Exercise details |
Here the job is to transcribe the data exactly while omitting the images.
Segment Start: Task inputs
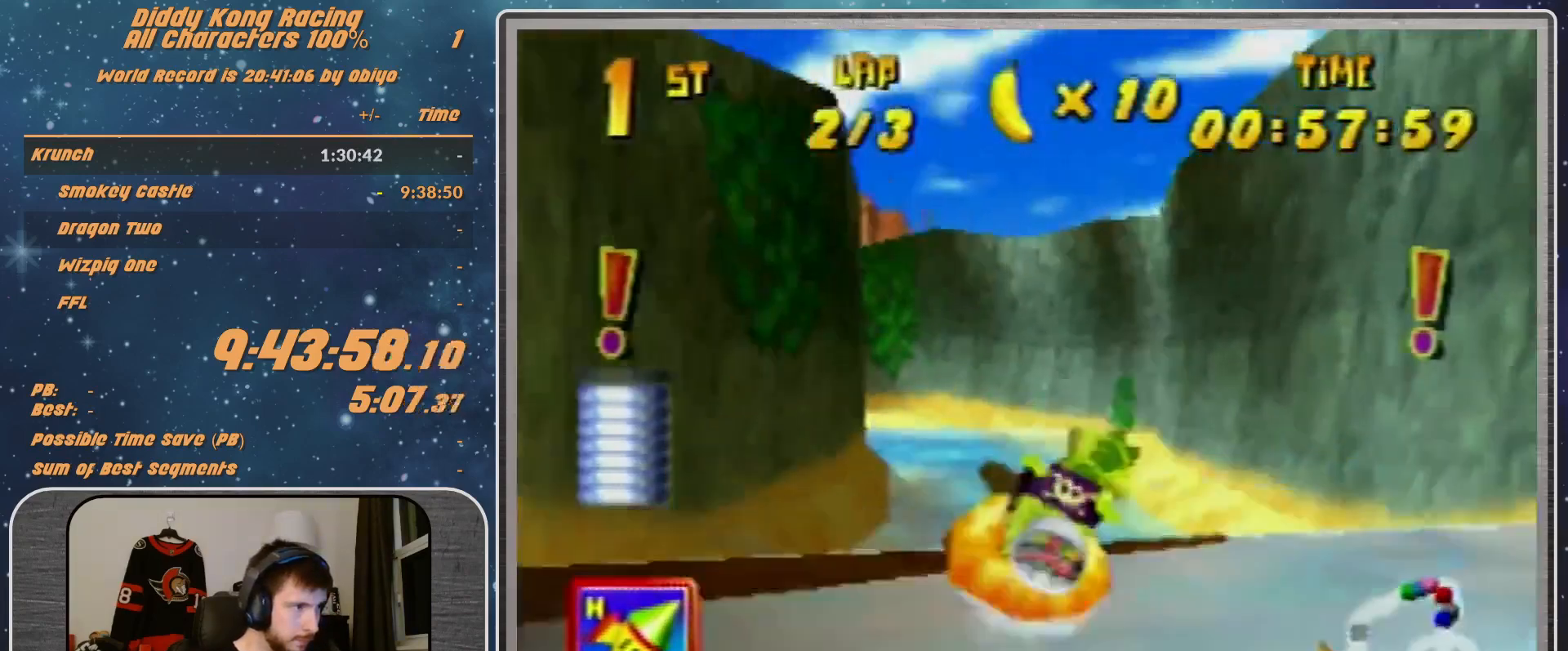
{"buttons": ["A", "R1"], "left_stick": "up-right", "events": [[100, "left_stick", "up-left"], [500, "left_stick", "up-right"]]}
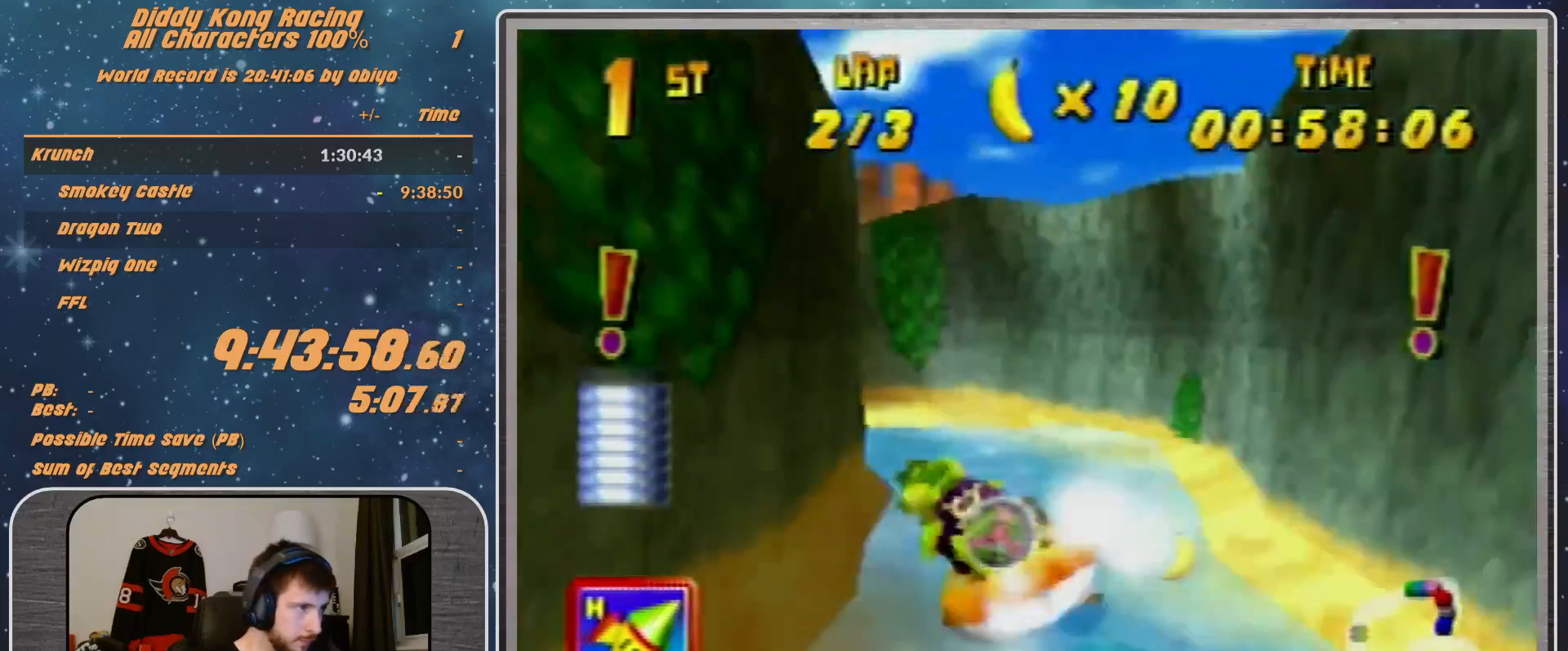
{"buttons": ["A", "R1"], "left_stick": "left", "events": [[333, "left_stick", "left"]]}
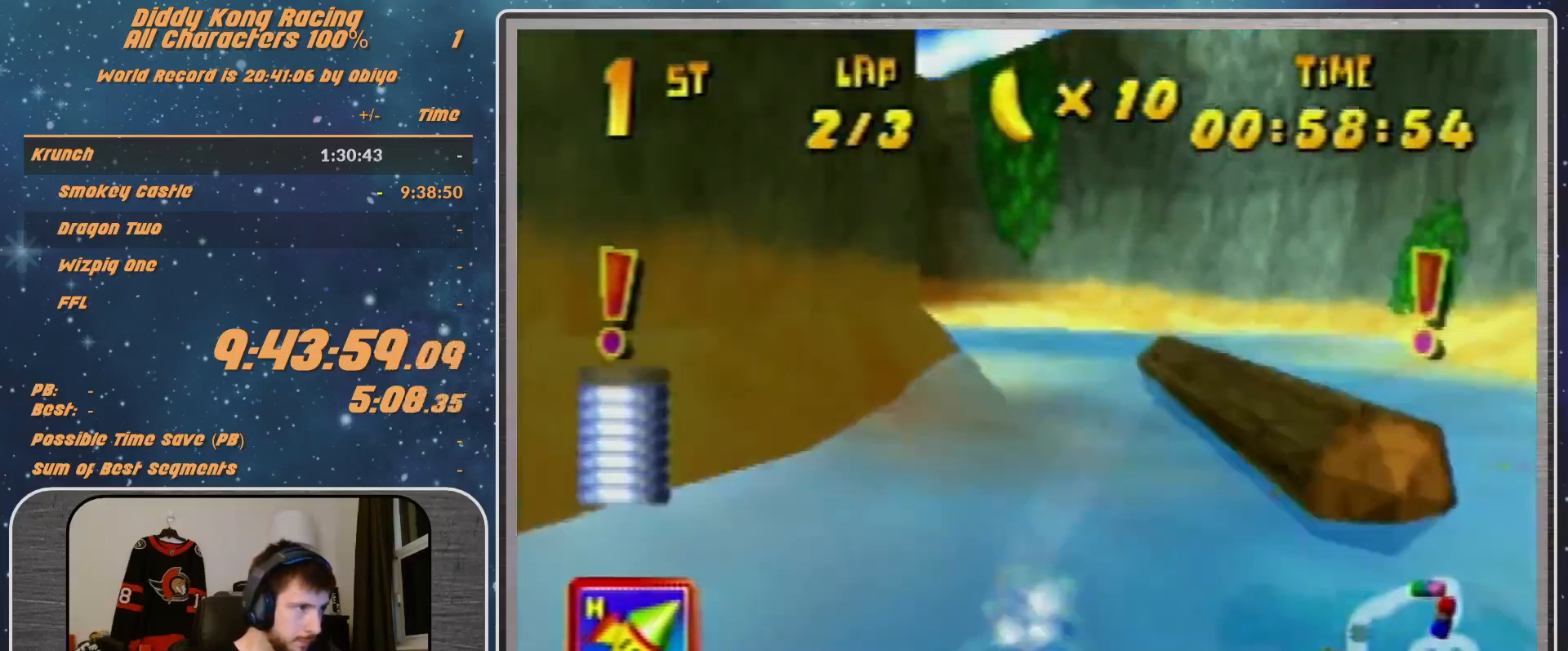
{"buttons": ["A", "B", "R1"], "left_stick": "up-left", "events": [[300, "left_stick", "up-left"], [500, "B", "down"]]}
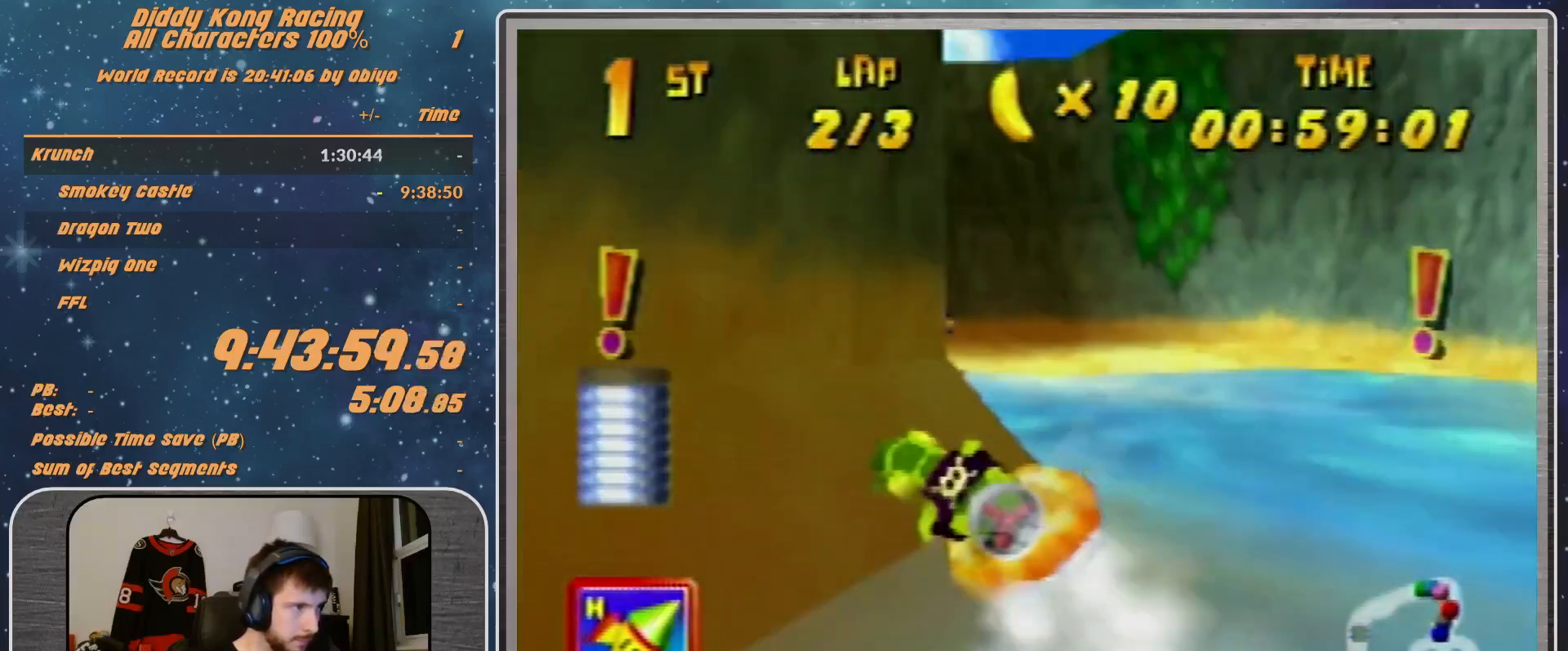
{"buttons": ["A", "B", "R1"], "left_stick": "up-left", "events": [[67, "B", "up"], [267, "B", "down"]]}
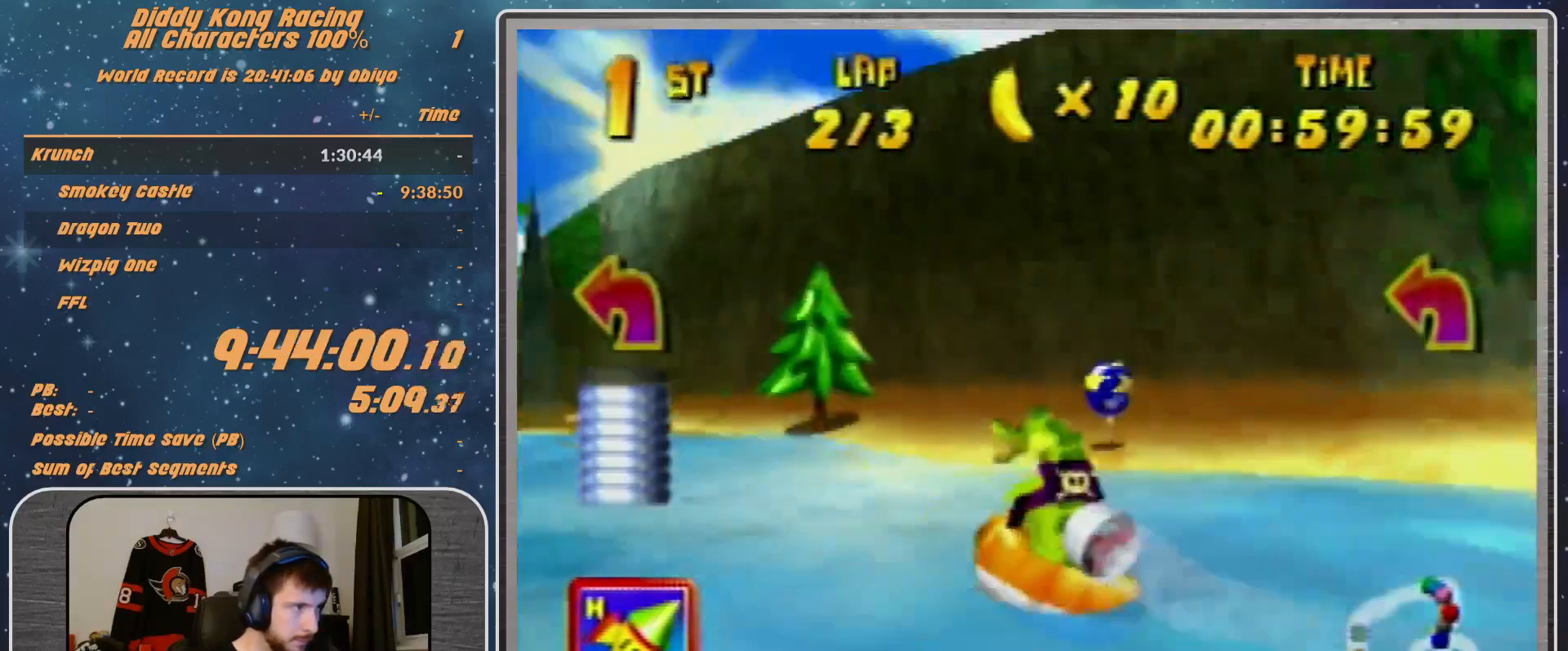
{"buttons": ["A", "R1"], "left_stick": "up-left", "events": [[33, "B", "up"]]}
Segment End: Task inputs
The completed task |
{"buttons": ["A", "R1"], "left_stick": "up-right", "events": [[100, "left_stick", "up-left"], [500, "left_stick", "up-right"]]}
{"buttons": ["A", "R1"], "left_stick": "left", "events": [[333, "left_stick", "left"]]}
{"buttons": ["A", "B", "R1"], "left_stick": "up-left", "events": [[300, "left_stick", "up-left"], [500, "B", "down"]]}
{"buttons": ["A", "B", "R1"], "left_stick": "up-left", "events": [[67, "B", "up"], [267, "B", "down"]]}
{"buttons": ["A", "R1"], "left_stick": "up-left", "events": [[33, "B", "up"]]}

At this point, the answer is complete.